In mathematics, an unfoldable cardinal is a certain kind of large cardinal number.

Formally, a cardinal number κ is λ-unfoldable if and only if for every transitive model M of cardinality κ of ZFC-minus-power set such that κ is in M and M contains all its sequences of length less than κ, there is a non-trivial elementary embedding j of M into a transitive model with the critical point of j being κ and j(κ) ≥ λ.

A cardinal is unfoldable if and only if it is an λ-unfoldable for all ordinals λ.

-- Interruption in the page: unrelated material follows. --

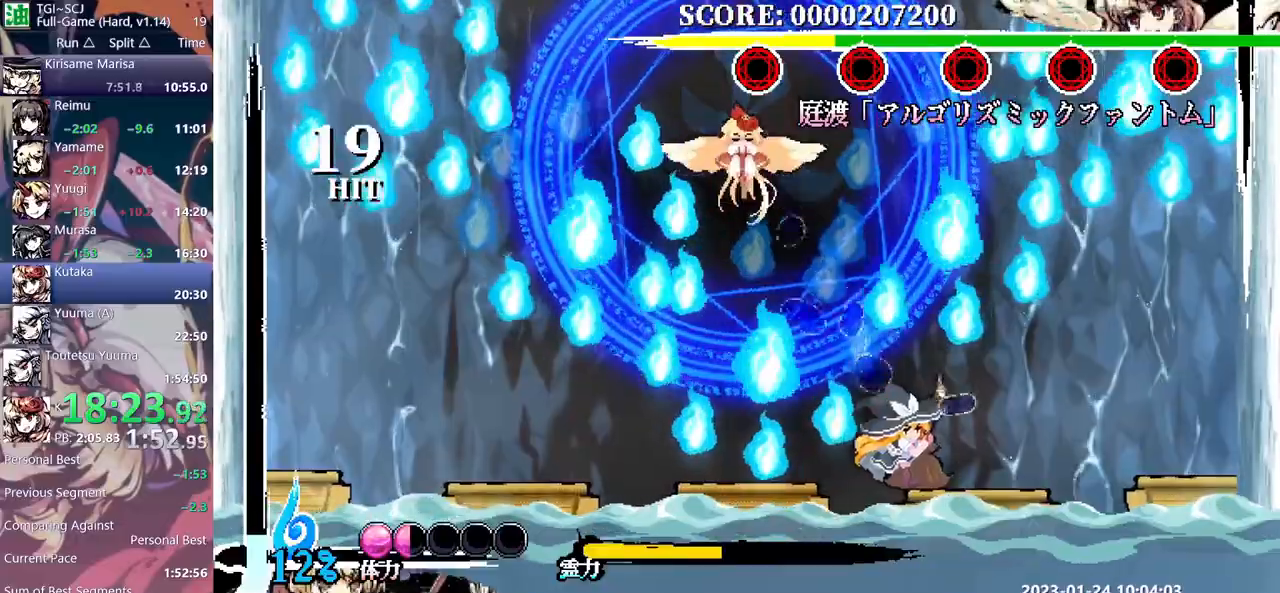
{"buttons": [], "events": [[133, "DPAD_RIGHT", "down"], [300, "DPAD_RIGHT", "up"], [400, "DPAD_LEFT", "down"], [467, "DPAD_LEFT", "up"]]}
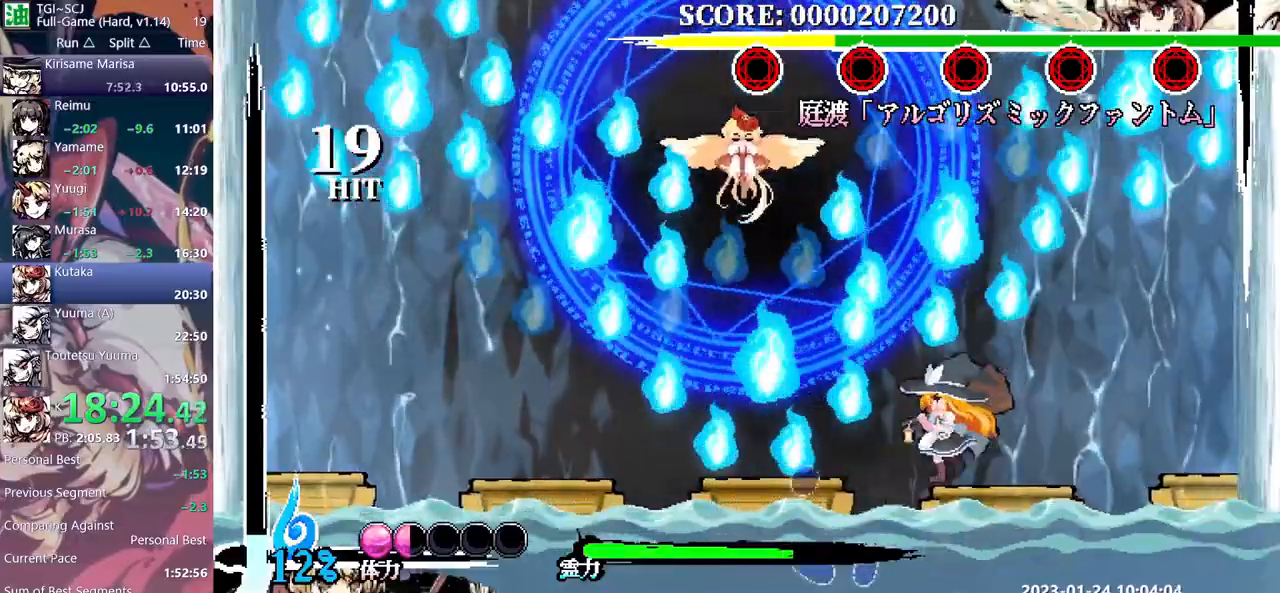
{"buttons": [], "events": []}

A cardinal number κ is strongly λ-unfoldable if and only if for every transitive model M of cardinality κ of ZFC-minus-power set such that κ is in M and M contains all its sequences of length less than κ, there is a non-trivial elementary embedding j of M into a transitive model "N" with the critical point of j being κ, j(κ) ≥ λ, and V_{λ} is a subset of N. Without loss of generality, we can demand also that N contains all its sequences of length λ.

Likewise, a cardinal is strongly unfoldable if and only if it is strongly λ-unfoldable for all λ.

These properties are essentially weaker versions of strong and supercompact cardinals, consistent with V = L. Many theorems related to these cardinals have generalizations to their unfoldable or strongly unfoldable counterparts. For example, the existence of a strongly unfoldable implies the consistency of a slightly weaker version of the proper forcing axiom.

==Relations between large cardinal properties==
Assuming V = L, the least unfoldable cardinal is greater than the least indescribable cardinal.^{p.14} Assuming a Ramsey cardinal exists, it is less than the least Ramsey cardinal.^{p.3}

A Ramsey cardinal is unfoldable and will be strongly unfoldable in L. It may fail to be strongly unfoldable in V, however.

In L, any unfoldable cardinal is strongly unfoldable; thus unfoldable and strongly unfoldable have the same consistency strength.

A cardinal k is κ-strongly unfoldable, and κ-unfoldable, if and only if it is weakly compact. A κ+ω-unfoldable cardinal is indescribable and preceded by a stationary set of totally indescribable cardinals.